Il y a tant de choses qu’il conviendrait de faire plus efficacement, tant de choses génératrices de problèmes qui pourraient facilement être éviter avec plus de moyens. Toutes ces embûches dont il faut se relever sans cesse sont toutes liées à un manque d’argent. C’est le serpent qui se mord la queue. Il est terriblement usant et souvent démoralisant de constater les très faibles mises en place de nos albums. 300, 500, 800, parfois 1 000 ou 1 200, au mieux, alors que l’exact même album, sous le logo d’un gros éditeur (donc bien mieux diffusé), connaîtrait un placement 4 fois supérieur. De ces faibles mises en place découlent d’insolubles problèmes d’argent : l’impossibilité de confier la communication à des personne plus qualifiées, de travailler avec des diffuseurs / distributeurs plus efficaces, de faire de la vraie publicité dans les magazines spécialisés, d’organiser des tournées pour les auteurs, etc. Cela va même plus loin et détint sur ma vie personnelle puisqu’il n’est toujours pas possible de se dégager de salaire mettant ainsi entre parenthèse toute vie sociale possible. Les Aventuriers de l’Étrange, c’est du bénévolat H24, 7 jours sur 7 dans un trou perdu. Et ça depuis 3 ans. Je savais que le chemin ne serait pas parsemé de pétales de roses. Mais je ne pensais pas que le sentier d’épines serait si long. À quelle hauteur est-on capable de placer la barre des sacrifices pour un idéal ? Avec 1 500 ventes sur chacun de nos titres, on n’aurait aucun problème. Ce n’est absolument pas le cas. Alors souvent, ça donne envie de tout arrêter. Heureusement (ou malheureusement) l’espoir renaît toujours. À chaque nouvelle publication, l’espoir de sortir de cette mélasse repointe le bout de son nez. Jusqu’à quand…

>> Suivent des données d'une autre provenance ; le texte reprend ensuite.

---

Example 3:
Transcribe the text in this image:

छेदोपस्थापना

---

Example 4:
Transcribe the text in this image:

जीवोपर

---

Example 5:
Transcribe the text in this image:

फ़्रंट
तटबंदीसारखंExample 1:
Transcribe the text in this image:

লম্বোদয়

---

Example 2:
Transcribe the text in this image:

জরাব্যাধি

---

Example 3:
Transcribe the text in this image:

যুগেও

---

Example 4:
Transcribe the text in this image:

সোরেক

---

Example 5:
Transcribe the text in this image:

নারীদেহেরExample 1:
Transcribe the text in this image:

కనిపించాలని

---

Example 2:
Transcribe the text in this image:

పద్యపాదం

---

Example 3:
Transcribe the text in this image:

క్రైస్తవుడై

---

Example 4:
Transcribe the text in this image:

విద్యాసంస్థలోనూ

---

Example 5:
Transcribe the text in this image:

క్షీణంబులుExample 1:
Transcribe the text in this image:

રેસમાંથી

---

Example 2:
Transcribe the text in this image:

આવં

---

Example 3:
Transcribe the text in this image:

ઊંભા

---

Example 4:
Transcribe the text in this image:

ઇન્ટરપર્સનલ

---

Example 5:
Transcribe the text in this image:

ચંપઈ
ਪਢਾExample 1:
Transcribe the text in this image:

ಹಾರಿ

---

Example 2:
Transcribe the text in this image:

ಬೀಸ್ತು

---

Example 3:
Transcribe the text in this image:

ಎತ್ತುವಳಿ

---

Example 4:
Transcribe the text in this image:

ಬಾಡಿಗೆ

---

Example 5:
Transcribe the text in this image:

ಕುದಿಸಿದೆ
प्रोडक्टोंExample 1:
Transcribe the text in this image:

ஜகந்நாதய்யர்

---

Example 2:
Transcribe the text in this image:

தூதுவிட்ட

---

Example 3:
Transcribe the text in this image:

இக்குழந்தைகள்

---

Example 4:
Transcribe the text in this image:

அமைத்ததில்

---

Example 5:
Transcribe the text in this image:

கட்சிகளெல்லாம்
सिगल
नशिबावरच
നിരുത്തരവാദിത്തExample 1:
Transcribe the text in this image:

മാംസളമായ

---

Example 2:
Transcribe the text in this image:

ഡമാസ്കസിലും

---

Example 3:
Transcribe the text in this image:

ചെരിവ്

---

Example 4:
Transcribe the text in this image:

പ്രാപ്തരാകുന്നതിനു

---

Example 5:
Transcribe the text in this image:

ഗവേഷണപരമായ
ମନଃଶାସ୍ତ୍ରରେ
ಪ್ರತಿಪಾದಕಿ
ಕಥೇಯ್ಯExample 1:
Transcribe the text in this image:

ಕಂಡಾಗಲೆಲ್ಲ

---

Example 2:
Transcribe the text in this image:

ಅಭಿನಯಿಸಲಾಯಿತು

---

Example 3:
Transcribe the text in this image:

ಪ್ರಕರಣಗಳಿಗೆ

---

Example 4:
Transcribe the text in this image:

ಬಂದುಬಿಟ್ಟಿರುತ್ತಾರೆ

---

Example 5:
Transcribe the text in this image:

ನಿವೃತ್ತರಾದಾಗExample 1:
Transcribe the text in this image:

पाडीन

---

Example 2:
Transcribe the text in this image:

Entretien avec Marc Antoine Fleuret, case du tome 1 d'Homunculus © Les Aventuriers de l'Etrange / Rune Ryberg / Benni Bødker
Qu’est-ce qu’il faudrait améliorer dans la chaîne du livre pour permettre à tous ses maillons de vivre de leur travail ?
Vaste question… Malheureusement, peu d’acteurs de la chaîne du livres gagnent vraiment bien leur vie. Il y a trop de livres. Il en faudrait deux fois moins. Sauf que moins de livre équivaut à limiter le champ de liberté et d’expression. Par contre, je pense vraiment que des contrats minimums pour les auteurs serait une grande avancée sociale. N’oublions pas que sans auteurs, il n’y aurait pas de livres. Il faut que les auteurs puissent travailler dans de bonnes conditions. Bons nombres de dessinateurs, scénaristes, coloristes, etc., parce qu’ils n’ont pas le choix, acceptent des conditions contractuelles inacceptables. Ainsi, ils participent bien malgré eux à scier la branche sur laquelle ils sont assis, faisant le jeu des éditeurs inondant le marché d’albums.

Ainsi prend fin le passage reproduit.